There are also many faculty and student researchers in the natural science division and across the college and university conducting cutting-edge research on climate change and sustainability. The challenge at a university as large and decentralized as U-M is to use our size to our advantage. In my role as associate dean, I am working to both create and incentivize opportunities for our researchers in climate change and other science fields to maximize interdisciplinary collaboration and shared resources.   

Given the urgency of climate change, how do universities overcome public skepticism about science, experts, and institutions?

CP: Excellent question.
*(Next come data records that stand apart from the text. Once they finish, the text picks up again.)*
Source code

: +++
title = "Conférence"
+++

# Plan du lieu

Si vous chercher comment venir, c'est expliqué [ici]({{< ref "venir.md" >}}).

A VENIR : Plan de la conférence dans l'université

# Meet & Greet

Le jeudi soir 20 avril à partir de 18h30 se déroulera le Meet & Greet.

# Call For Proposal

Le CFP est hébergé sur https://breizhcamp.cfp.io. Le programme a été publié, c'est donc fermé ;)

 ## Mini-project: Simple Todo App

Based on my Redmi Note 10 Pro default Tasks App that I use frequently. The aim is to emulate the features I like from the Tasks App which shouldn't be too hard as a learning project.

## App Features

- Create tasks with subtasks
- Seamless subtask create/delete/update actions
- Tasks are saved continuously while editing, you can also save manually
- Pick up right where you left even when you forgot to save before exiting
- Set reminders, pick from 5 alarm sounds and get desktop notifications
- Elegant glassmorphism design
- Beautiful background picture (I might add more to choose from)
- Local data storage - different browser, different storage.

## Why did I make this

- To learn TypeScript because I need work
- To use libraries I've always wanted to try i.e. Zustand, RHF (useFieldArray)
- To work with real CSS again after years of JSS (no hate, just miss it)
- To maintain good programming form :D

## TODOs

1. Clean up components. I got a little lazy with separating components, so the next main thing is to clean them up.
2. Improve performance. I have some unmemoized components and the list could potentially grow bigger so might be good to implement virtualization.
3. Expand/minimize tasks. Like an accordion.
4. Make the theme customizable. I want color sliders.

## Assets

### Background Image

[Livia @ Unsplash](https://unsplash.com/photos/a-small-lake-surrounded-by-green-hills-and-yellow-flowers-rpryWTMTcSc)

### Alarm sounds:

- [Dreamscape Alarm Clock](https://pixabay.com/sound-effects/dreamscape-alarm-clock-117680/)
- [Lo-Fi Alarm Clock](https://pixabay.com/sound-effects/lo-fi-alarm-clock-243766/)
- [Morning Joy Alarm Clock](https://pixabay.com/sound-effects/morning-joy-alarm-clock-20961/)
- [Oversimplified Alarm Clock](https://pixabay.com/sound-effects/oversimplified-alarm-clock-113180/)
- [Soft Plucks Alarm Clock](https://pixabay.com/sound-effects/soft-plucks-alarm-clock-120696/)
A recent Pew Research Center survey indicates that the public—86 percent of those surveyed—does trust scientists, and has significantly more confidence in scientists than other professionals including business leaders, politicians, and the media. The level of trust in scientists is actually higher now than it was in 2016. This is good news.

Faculty and students have notably increased our participation and leadership in outreach over the last decade, and the way to continue to overcome public skepticism is for scientists and other experts to continue to engage the public in the great work that they’re doing. At U-M, the Museum of Natural History has been a leader in these activities. The museum staff have developed programs—the Science Communication Fellows and Citizen Science Fellows Program to name two—that facilitate interaction and collaboration between scientists and the public. Universities must continue to support these types of efforts and to expand them to reach a wider audience that does not have easy access to a public university.

The not-so-good news is that trust of scientists softens when the public is asked about issues of scientific integrity—issues like whether scientists are transparent about conflicts of interest—and splits along partisan lines for certain scientific issues including climate change. The solution to overcoming this skepticism—and more generally skepticism of academic institutions—is to act with complete transparency. The vast majority of scientists has no conflict of interest and receives no support that would influence their scientific integrity; the minority that do should openly declare them and even consider whether the conflicts are worth the doubt that they create. Likewise, partisan mistrust on climate change will only be mitigated with fuller transparency. It’s incumbent upon all scientists to make their work and their data accessible to the public.   
 

Your own research focuses on what we can learn from the past about climate systems. What have you discovered about the way our own climate system is changing?

CP: One way to learn about our climate system and how it will change in the future is to study how it worked in the past. This longer view is especially insightful because with the rise of carbon dioxide levels the climate is headed to a state that humans have never experienced.

Past climates offer a few important and unsettling lessons for us. The first is that our current climate change is truly without precedent—the magnitude and rate of human emission of carbon dioxide and the resulting warming is larger and faster than any known event in Earth history, which spans 4.6 billion years. Our effect on Earth’s climate is easy to underestimate because we measure time relative to our own lifespan, say 80 years. The problem is that the carbon dioxide that we emit during our life will be around and warming the climate for hundreds of human generations in the future.

The second lesson is that slower and smaller warming events in the past have been extremely disruptive to the existing organisms and ecosystems. Life has persisted through these disruptions but not in the same form. Finally, past climates tell us that our projections of future climate change are too conservative. Climate models that successfully simulate past warm climates indicate that the temperature response to an increase in carbon dioxide in the future might be larger than the response to the same increase now. That’s a scary possibility.